● Directions: The expected answer is the data below, retyped exactly.

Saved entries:
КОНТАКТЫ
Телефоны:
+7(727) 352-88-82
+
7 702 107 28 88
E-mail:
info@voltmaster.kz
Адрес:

● Result of the task:
КОНТАКТЫ
Телефоны:
+7(727) 352-88-82
+
7 702 107 28 88
E-mail:
info@voltmaster.kz
Адрес:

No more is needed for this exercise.